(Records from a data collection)

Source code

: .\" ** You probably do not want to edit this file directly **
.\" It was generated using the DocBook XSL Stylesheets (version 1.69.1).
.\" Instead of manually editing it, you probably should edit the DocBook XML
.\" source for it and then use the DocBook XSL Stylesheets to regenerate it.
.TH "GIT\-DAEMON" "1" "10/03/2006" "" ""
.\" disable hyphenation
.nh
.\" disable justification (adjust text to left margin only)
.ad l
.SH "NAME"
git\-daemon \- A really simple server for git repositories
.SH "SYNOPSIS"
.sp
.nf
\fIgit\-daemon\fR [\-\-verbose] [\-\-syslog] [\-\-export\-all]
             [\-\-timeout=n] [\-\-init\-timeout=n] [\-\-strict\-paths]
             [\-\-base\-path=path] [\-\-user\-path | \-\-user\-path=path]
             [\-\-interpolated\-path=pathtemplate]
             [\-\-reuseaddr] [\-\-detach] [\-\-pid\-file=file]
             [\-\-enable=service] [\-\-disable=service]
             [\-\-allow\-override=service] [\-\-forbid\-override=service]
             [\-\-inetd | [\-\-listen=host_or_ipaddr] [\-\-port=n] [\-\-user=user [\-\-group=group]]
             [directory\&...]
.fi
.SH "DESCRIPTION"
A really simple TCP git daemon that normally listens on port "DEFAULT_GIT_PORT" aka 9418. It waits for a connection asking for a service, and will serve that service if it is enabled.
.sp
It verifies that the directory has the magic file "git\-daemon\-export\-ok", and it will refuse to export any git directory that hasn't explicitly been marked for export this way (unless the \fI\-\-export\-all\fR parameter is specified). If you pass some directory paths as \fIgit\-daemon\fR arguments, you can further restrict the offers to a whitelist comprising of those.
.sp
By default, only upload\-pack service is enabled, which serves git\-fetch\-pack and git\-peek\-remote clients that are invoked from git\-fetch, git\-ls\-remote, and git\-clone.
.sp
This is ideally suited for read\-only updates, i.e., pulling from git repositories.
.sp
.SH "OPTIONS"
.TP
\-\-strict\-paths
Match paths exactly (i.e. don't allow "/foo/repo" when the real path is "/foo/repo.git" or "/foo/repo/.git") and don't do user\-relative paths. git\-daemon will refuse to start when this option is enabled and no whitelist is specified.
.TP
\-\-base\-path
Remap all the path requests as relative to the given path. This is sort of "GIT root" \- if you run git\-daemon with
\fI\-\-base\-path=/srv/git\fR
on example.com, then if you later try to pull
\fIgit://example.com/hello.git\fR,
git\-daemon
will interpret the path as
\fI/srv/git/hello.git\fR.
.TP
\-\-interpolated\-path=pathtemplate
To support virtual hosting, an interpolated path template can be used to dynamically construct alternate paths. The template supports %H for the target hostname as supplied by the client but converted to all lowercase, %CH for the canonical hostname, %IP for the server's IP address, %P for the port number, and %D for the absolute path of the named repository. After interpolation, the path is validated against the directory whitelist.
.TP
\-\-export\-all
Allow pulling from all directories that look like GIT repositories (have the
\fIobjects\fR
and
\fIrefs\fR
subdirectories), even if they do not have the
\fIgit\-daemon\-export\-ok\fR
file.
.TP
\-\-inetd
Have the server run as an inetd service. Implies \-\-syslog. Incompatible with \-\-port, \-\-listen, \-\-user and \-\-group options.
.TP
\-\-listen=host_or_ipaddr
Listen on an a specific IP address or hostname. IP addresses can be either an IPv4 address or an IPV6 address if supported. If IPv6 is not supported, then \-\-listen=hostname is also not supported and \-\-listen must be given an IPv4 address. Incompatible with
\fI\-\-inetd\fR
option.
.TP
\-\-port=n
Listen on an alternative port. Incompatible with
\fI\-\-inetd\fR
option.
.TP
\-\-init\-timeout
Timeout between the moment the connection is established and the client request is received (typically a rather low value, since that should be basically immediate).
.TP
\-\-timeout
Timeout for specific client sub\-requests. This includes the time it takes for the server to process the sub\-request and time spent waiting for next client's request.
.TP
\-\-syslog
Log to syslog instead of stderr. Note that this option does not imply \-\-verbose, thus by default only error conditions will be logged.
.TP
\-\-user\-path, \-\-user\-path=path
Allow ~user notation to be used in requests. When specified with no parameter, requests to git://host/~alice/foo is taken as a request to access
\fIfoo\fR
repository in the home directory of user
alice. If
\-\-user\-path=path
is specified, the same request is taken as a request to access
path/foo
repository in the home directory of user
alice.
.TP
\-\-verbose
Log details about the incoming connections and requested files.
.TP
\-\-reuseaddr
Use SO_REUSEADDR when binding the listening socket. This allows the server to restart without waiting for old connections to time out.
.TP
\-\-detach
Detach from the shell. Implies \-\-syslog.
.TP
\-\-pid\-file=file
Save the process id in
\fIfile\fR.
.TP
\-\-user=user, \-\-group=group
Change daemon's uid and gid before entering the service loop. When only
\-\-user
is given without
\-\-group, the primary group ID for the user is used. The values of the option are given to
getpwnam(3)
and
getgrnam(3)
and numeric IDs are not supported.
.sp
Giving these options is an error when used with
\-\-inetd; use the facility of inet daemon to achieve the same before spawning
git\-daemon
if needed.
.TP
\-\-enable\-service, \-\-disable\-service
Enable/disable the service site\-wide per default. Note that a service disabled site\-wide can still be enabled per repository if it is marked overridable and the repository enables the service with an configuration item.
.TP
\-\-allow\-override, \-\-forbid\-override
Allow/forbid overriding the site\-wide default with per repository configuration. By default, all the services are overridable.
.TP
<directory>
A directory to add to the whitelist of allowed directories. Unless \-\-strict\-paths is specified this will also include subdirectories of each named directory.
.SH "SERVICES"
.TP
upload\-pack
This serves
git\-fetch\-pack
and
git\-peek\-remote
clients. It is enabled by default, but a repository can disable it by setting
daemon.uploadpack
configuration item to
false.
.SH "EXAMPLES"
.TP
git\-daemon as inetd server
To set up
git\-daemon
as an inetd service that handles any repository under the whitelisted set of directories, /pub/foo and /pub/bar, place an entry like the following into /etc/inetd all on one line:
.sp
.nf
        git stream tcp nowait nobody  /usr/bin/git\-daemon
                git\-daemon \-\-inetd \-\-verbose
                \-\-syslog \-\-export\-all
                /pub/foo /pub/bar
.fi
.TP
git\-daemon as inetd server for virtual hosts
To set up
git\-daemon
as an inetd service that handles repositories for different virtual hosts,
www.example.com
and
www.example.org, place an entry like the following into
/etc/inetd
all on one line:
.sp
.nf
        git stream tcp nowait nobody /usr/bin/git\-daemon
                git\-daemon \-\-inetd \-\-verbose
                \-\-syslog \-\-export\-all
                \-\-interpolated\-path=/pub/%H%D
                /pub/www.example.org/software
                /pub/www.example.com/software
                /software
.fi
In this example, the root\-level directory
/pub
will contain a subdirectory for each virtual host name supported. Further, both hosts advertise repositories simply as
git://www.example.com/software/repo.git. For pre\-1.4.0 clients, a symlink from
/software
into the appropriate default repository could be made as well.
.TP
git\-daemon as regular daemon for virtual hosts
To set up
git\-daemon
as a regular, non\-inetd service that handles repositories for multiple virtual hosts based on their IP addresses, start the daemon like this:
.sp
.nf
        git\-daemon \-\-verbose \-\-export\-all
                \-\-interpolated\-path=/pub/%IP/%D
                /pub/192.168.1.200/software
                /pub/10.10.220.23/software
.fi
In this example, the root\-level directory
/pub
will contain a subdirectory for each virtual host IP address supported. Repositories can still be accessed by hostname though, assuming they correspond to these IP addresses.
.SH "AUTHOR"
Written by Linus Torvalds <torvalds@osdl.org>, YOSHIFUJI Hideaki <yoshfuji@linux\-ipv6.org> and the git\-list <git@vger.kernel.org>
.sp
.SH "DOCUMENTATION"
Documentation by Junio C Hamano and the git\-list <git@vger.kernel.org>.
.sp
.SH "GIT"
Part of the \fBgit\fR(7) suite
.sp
---
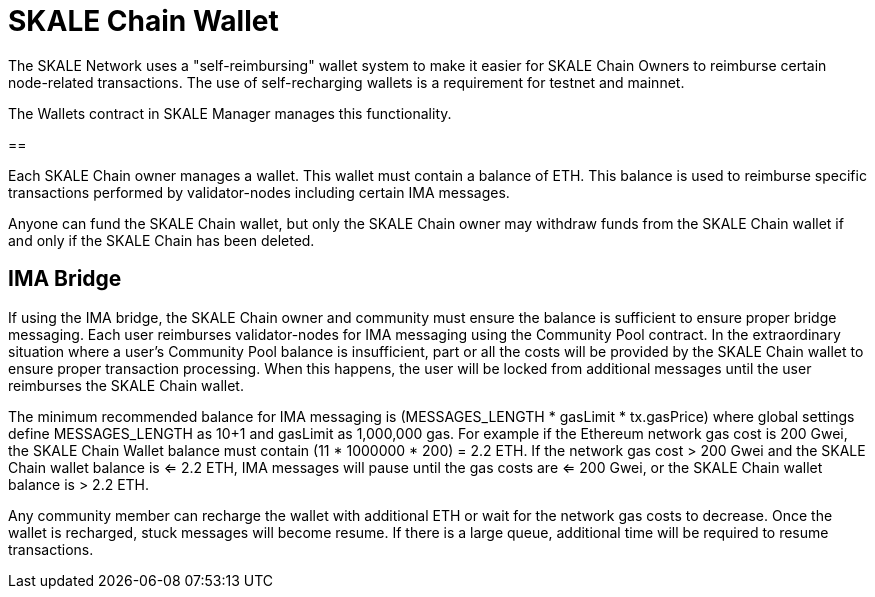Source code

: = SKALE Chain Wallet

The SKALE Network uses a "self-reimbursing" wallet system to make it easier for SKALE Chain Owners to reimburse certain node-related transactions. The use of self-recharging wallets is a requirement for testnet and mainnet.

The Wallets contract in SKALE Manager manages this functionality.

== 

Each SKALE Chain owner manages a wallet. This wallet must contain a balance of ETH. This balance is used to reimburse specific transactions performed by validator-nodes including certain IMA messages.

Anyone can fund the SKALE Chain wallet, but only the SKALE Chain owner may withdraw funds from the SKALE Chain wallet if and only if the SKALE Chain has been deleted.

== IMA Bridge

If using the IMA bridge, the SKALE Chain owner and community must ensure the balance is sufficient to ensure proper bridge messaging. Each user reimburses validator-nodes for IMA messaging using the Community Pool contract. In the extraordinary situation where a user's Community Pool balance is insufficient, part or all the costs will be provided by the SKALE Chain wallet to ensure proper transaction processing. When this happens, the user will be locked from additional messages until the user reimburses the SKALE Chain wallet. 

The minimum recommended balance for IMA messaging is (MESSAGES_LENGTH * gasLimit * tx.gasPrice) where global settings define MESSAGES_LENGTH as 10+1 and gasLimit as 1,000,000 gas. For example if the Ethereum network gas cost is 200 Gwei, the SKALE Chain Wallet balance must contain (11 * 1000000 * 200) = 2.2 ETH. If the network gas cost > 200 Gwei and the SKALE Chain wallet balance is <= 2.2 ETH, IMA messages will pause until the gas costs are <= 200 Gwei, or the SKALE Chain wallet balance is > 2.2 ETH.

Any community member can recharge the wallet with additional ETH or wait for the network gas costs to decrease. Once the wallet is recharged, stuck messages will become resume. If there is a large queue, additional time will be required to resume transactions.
---
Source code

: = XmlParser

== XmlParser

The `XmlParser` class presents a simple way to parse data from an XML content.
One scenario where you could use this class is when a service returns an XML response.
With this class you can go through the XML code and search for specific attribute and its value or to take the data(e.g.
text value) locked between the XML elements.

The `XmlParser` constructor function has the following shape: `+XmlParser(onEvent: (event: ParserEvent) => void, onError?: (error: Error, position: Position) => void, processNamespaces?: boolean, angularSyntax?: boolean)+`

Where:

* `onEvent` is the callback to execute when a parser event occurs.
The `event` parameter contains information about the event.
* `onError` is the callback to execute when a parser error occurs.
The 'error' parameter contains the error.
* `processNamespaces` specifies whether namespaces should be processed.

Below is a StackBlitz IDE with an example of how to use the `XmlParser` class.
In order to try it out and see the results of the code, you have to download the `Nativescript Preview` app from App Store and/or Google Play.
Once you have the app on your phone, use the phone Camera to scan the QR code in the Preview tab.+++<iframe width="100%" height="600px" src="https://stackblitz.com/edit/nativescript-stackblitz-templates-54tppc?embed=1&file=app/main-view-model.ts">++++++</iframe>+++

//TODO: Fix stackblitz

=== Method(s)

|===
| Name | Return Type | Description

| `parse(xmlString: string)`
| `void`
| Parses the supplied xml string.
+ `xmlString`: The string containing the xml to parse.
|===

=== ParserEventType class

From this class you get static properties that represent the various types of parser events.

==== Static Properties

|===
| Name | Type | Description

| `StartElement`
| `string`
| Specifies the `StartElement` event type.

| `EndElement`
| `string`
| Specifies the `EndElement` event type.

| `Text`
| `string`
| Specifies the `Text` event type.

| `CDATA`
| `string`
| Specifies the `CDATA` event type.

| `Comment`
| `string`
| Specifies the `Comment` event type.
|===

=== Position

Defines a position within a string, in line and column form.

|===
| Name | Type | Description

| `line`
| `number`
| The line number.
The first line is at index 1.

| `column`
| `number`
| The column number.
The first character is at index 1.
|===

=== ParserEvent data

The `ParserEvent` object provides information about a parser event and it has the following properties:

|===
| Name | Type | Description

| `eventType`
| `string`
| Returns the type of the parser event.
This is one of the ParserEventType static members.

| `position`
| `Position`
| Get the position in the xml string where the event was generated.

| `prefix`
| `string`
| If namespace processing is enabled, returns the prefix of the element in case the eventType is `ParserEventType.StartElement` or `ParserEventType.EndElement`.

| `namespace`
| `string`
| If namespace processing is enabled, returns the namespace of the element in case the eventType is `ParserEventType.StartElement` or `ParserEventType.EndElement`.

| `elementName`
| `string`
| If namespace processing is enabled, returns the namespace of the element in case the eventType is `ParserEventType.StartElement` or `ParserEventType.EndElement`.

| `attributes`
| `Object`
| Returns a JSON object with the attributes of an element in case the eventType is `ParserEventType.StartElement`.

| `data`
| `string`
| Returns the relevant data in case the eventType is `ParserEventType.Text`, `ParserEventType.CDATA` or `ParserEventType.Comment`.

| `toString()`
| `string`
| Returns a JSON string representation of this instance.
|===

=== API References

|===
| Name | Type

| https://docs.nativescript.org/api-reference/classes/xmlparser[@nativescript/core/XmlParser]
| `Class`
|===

== WHAT YOU NEED TO DO ==
Go through the lines above. Select every one that has the string "place".

== TASK SOLUTION ==
as an inetd service that handles any repository under the whitelisted set of directories, /pub/foo and /pub/bar, place an entry like the following into /etc/inetd all on one line:
www.example.org, place an entry like the following into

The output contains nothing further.